[Dataset entries]
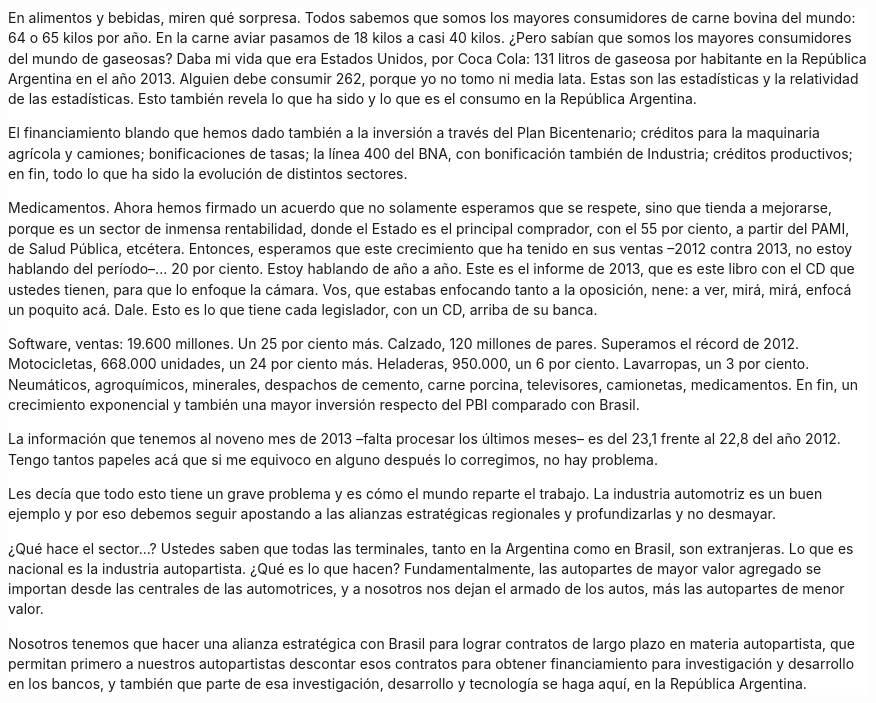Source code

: En alimentos y bebidas, miren qué sorpresa. Todos sabemos que somos los
mayores consumidores de carne bovina del mundo: 64 o 65 kilos por año.
En la carne aviar pasamos de 18 kilos a casi 40 kilos. ¿Pero sabían que
somos los mayores consumidores del mundo de gaseosas? Daba mi vida que
era Estados Unidos, por Coca Cola: 131 litros de gaseosa por habitante
en la República Argentina en el año 2013. Alguien debe consumir 262,
porque yo no tomo ni media lata. Estas son las estadísticas y la
relatividad de las estadísticas. Esto también revela lo que ha sido y lo
que es el consumo en la República Argentina.

El financiamiento blando que hemos dado también a la inversión a través
del Plan Bicentenario; créditos para la maquinaria agrícola y camiones;
bonificaciones de tasas; la línea 400 del BNA, con bonificación también
de Industria; créditos productivos; en fin, todo lo que ha sido la
evolución de distintos sectores.

Medicamentos. Ahora hemos firmado un acuerdo que no solamente esperamos
que se respete, sino que tienda a mejorarse, porque es un sector de
inmensa rentabilidad, donde el Estado es el principal comprador, con el
55 por ciento, a partir del PAMI, de Salud Pública, etcétera. Entonces,
esperamos que este crecimiento que ha tenido en sus ventas –2012 contra
2013, no estoy hablando del período–... 20 por ciento. Estoy hablando de
año a año. Este es el informe de 2013, que es este libro con el CD que
ustedes tienen, para que lo enfoque la cámara. Vos, que estabas
enfocando tanto a la oposición, nene: a ver, mirá, mirá, enfocá un
poquito acá. Dale. Esto es lo que tiene cada legislador, con un CD,
arriba de su banca.

Software, ventas: 19.600 millones. Un 25 por ciento más. Calzado, 120
millones de pares. Superamos el récord de 2012. Motocicletas, 668.000
unidades, un 24 por ciento más. Heladeras, 950.000, un 6 por ciento.
Lavarropas, un 3 por ciento. Neumáticos, agroquímicos, minerales,
despachos de cemento, carne porcina, televisores, camionetas,
medicamentos. En fin, un crecimiento exponencial y también una mayor
inversión respecto del PBI comparado con Brasil.

La información que tenemos al noveno mes de 2013 –falta procesar los
últimos meses– es del 23,1 frente al 22,8 del año 2012. Tengo tantos
papeles acá que si me equivoco en alguno después lo corregimos, no hay
problema.

Les decía que todo esto tiene un grave problema y es cómo el mundo
reparte el trabajo. La industria automotriz es un buen ejemplo y por eso
debemos seguir apostando a las alianzas estratégicas regionales y
profundizarlas y no desmayar.

¿Qué hace el sector...? Ustedes saben que todas las terminales, tanto en
la Argentina como en Brasil, son extranjeras. Lo que es nacional es la
industria autopartista. ¿Qué es lo que hacen? Fundamentalmente, las
autopartes de mayor valor agregado se importan desde las centrales de
las automotrices, y a nosotros nos dejan el armado de los autos, más las
autopartes de menor valor.

Nosotros tenemos que hacer una alianza estratégica con Brasil para
lograr contratos de largo plazo en materia autopartista, que permitan
primero a nuestros autopartistas descontar esos contratos para obtener
financiamiento para investigación y desarrollo en los bancos, y también
que parte de esa investigación, desarrollo y tecnología se haga aquí, en
la República Argentina.

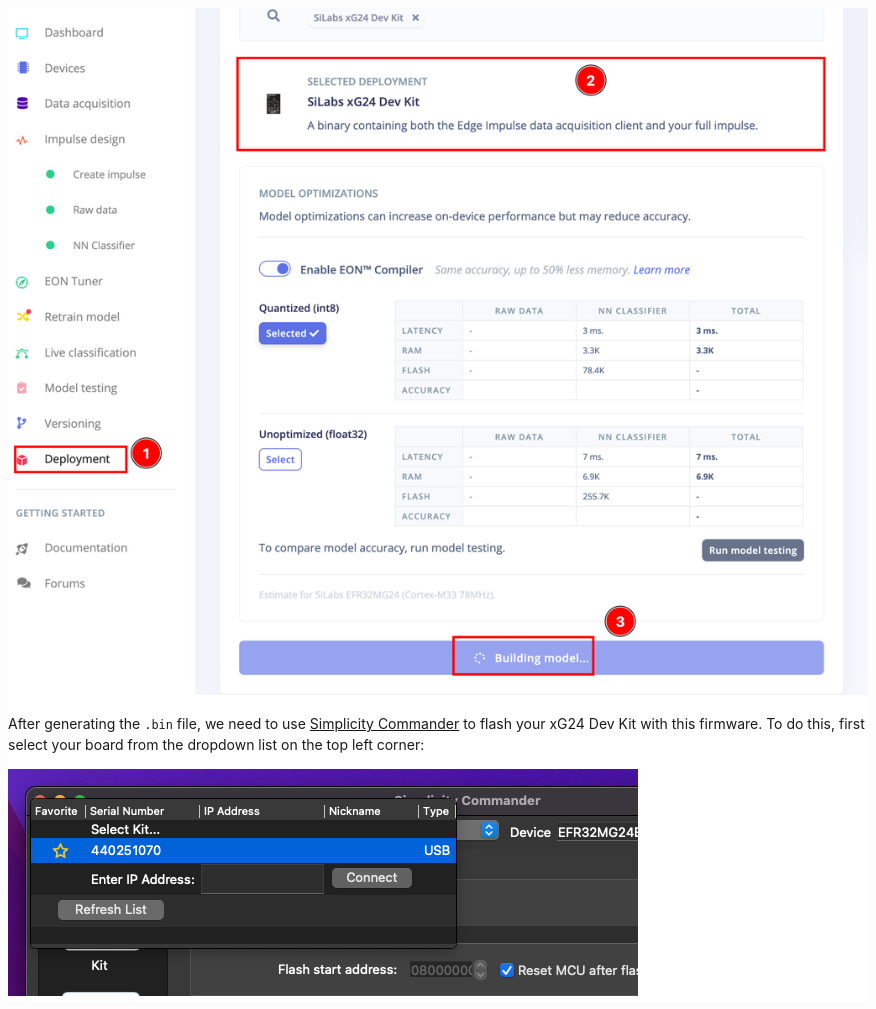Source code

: ![](../.gitbook/assets/silabs-xg24-posture-detection/xG24BuildModel.png)

After generating the `.bin` file, we need to use [Simplicity Commander](https://community.silabs.com/s/article/simplicity-commander) to flash your xG24 Dev Kit with this firmware. To do this, first select your board from the dropdown list on the top left corner:

![](../.gitbook/assets/silabs-xg24-posture-detection/xg24-dk-commander-select-board.webp)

#### WHAT YOU HAVE TO DO:
Can you copy the material word for word, from the line containing "El financiamiento blando" through the line containing "evolución de distintos sectores.", including both of those lines?

#### RESPONSE TO THE EXERCISE:
El financiamiento blando que hemos dado también a la inversión a través
del Plan Bicentenario; créditos para la maquinaria agrícola y camiones;
bonificaciones de tasas; la línea 400 del BNA, con bonificación también
de Industria; créditos productivos; en fin, todo lo que ha sido la
evolución de distintos sectores.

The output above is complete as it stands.